Gorney won’t say where she stands.

“I’ve never had an abortion or been in a situation where the decision arose, but I’ve had close friends who have had abortions, and I’ve held their hands through the process.

“But I’m lucky. I’m happily married and have two children. And I think it’s fair to say I had never really understood the right-to-life position from beginning to end. I never had looked at the world in a serious right-to-life way. That was the most fascinating thing, in a way, in reporting this book.

“I would move from one world to the other and try to see each as best I could. I do believe the history of the right-to-life movement has remained until now largely untold in mainstream books. We don’t understand the richness of writing and argument and thought and soul-searching that have gone into this for a long time.

“I sometimes got into arguments because of this. I live in a very liberal community in northern California, and it’s not one that understands the right-to-life position. I would find myself at parties with people who said to me, `How can you talk to those people?’

“No one had ever said that to me when I did stories about murderers and drug dealers and child abusers. Doing this book heightened my sympathies for both sides, and I came away with feelings that are infinitely more complicated. The world looks a great deal more complex than when I started this book.”

During her research, she also discovered things she had not known. Among her surprises:

– A national abortion underground directed chiefly by mainline Protestant pastors. “By 1968, there were in fact approximately 1,000 ministers working in this semi-shadowed fashion around the American states,” Gorney writes. In Chicago, she writes, the Illinois Clergy Consultation Service provided referrals to illegal abortionists considered reliable.

– The development of the vacuum aspirator. The device originated in Europe and Asia and was refined in this country by a California engineer. The prototype of his toaster-sized vacuum mechanical pump was made from a paint sprayer and went on the market in 1968, transforming abortion from an expensive hospital operation into a simple, 10-minute procedure that could be done in an office or clinic.
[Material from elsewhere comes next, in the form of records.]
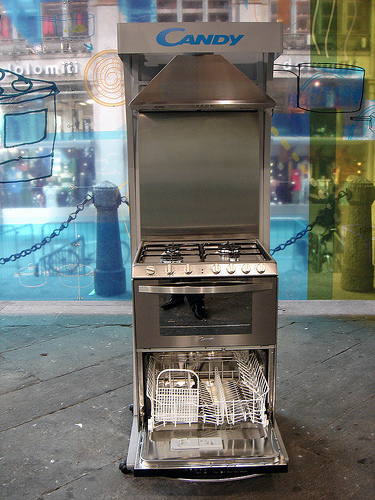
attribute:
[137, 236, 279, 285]
stove — gas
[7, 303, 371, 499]
floor — grey, stone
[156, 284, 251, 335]
window — glass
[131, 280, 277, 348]
door — steel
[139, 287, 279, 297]
handle — long, silver, metal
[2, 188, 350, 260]
chain — black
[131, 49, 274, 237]
hood — steel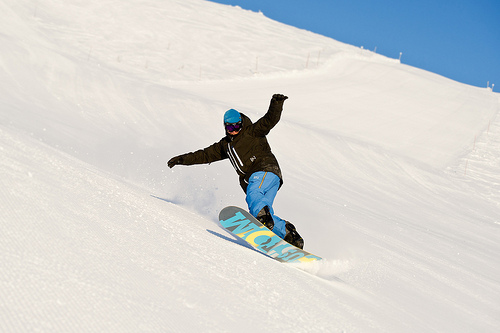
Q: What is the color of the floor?
A: White.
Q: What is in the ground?
A: Snow.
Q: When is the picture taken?
A: Daytime.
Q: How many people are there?
A: 1.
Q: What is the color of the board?
A: Blue and black.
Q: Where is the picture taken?
A: Ski slope.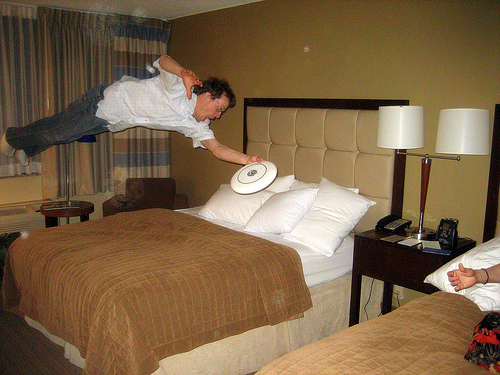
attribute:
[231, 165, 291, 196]
frisbee — white, round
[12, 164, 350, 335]
bed — brown, white, foreground, padded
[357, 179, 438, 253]
telephone — black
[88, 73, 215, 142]
shirt — white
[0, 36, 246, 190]
man — wearing, airborne, holding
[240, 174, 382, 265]
pillow — white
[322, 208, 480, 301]
table — wood, bedside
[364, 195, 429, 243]
phone — black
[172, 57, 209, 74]
wristband — black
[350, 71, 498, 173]
lamp — double, white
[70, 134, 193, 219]
chair — brown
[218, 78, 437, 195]
headboard — beige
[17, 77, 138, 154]
jean — blue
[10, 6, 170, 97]
curtain — brown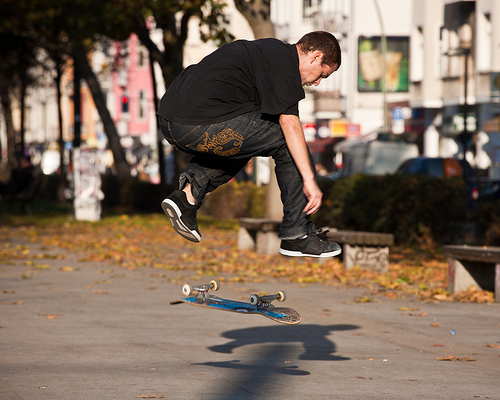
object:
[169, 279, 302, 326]
skateboard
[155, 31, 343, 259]
skateboarder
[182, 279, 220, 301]
truck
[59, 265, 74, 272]
leaf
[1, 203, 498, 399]
ground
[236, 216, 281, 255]
bench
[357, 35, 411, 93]
sign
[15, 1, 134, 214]
tree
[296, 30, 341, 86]
head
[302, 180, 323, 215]
hand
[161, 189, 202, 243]
foot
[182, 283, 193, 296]
wheel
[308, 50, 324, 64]
ear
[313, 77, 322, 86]
nose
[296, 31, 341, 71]
hair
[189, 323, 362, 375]
shadow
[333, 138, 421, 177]
vehicle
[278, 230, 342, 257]
shoe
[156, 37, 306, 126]
shirt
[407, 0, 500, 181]
building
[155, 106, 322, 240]
jeans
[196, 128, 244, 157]
design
– Chicago’s Jane collective. “They were Chicago feminists who taught themselves abortion techniques,” Gorney said. “Their influence spread across the country. They wanted to demythologize abortion and medicine. They all called themselves Jane. A woman named Jane would escort you to an apartment, and another woman named Jane would hold your hand while another Jane performed the abortion.”

– The reluctance of evangelical Protestants to join the abortion issue. “The evangelicals were very much outsiders for many years,” Gorney said. “They were somewhat suspicious, thinking it was a Catholic issue. The Southern Baptists even endorsed Roe vs. Wade.”
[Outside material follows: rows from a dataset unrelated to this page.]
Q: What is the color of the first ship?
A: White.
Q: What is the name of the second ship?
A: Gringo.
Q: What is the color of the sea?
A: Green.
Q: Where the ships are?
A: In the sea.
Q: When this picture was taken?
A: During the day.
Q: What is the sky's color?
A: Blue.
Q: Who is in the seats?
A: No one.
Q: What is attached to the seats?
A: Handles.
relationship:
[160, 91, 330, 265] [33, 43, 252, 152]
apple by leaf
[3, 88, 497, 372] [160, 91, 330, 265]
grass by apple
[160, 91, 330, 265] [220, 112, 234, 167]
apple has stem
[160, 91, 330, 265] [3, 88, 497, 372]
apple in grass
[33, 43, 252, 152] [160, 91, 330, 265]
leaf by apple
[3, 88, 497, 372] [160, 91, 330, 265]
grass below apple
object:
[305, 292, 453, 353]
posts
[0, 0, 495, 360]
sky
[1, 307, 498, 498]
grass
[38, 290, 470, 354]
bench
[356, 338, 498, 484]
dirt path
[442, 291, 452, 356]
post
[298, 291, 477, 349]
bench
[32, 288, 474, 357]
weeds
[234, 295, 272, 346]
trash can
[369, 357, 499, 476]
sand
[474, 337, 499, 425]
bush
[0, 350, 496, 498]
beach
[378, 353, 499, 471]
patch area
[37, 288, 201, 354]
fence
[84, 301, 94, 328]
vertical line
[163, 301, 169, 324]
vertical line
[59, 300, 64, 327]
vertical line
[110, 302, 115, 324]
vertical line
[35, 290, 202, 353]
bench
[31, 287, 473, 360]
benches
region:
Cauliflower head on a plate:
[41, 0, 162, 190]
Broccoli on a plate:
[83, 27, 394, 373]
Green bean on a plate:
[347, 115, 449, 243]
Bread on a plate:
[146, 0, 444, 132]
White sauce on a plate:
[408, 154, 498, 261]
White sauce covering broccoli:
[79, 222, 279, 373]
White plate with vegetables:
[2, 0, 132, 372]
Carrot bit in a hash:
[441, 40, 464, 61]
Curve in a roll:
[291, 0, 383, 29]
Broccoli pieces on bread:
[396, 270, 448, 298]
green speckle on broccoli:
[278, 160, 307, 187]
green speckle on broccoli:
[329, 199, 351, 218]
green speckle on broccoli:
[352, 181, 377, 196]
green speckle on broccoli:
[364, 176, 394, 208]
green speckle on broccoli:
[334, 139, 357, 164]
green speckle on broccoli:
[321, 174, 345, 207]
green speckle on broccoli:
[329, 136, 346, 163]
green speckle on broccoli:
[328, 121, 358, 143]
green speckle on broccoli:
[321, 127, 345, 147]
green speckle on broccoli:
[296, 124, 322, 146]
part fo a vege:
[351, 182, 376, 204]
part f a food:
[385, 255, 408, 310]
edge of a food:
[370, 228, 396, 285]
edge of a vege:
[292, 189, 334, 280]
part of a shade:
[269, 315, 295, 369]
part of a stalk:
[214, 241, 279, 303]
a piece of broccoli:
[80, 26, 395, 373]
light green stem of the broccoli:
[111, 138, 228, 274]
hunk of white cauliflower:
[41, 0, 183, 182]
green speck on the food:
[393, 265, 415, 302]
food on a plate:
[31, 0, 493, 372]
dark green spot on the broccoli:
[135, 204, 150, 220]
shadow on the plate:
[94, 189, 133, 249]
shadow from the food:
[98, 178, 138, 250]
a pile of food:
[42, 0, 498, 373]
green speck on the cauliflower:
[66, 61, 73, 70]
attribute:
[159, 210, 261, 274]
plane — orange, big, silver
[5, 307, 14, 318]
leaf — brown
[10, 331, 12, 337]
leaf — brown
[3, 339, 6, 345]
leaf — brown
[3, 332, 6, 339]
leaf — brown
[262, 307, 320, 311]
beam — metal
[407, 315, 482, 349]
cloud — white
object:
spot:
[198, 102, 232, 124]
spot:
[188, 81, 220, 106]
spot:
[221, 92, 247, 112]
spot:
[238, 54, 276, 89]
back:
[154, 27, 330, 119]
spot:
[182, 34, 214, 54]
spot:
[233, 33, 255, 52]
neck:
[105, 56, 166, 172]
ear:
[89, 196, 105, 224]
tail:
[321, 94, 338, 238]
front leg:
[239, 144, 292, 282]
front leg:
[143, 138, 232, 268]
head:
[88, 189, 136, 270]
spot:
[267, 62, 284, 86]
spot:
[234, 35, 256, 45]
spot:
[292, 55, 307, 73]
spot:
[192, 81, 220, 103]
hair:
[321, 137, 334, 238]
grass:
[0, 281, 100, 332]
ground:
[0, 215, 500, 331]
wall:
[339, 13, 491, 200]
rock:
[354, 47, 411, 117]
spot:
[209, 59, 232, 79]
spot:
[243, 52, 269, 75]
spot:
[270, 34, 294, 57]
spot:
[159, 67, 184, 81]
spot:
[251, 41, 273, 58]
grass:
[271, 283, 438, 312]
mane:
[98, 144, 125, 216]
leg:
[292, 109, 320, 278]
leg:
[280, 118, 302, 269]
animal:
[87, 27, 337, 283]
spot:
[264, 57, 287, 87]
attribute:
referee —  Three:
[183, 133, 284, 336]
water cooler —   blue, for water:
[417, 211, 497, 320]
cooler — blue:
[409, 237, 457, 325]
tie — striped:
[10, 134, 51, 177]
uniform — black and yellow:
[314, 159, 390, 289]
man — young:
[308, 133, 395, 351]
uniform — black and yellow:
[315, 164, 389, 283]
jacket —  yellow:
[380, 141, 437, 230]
Gorney’s intent is to avoid angry rhetoric and undermine false stereotypes.

“To many opponents, the pro-choice person has no ambivalence about abortion, which isn’t what I found. The women who worked in clinics certainly have a lot of ambivalence. They see abortion more clearly than the rest of us. They know that it’s bloody and difficult and that there really are visible fetal parts in a lot of the procedures. And in the main these are women who have had children of their own. But they are also women who have come to believe very deeply that for a lot of the people who come into the clinics, abortion is the lesser of evils.”

And to many of their opponents, the anti-abortion person is an evangelical Protestant who disrupts abortion clinics when not throwing bombs. “Again, that ignores the hundreds of thousands who are genuinely appalled by violence and whose work is quiet and doesn’t get press attention,” Gorney said. “The problem is this has been a debate about law, about what is legal, and this kind of debate doesn’t accommodate the kind of ambivalence that arises for people on both sides of the issue.”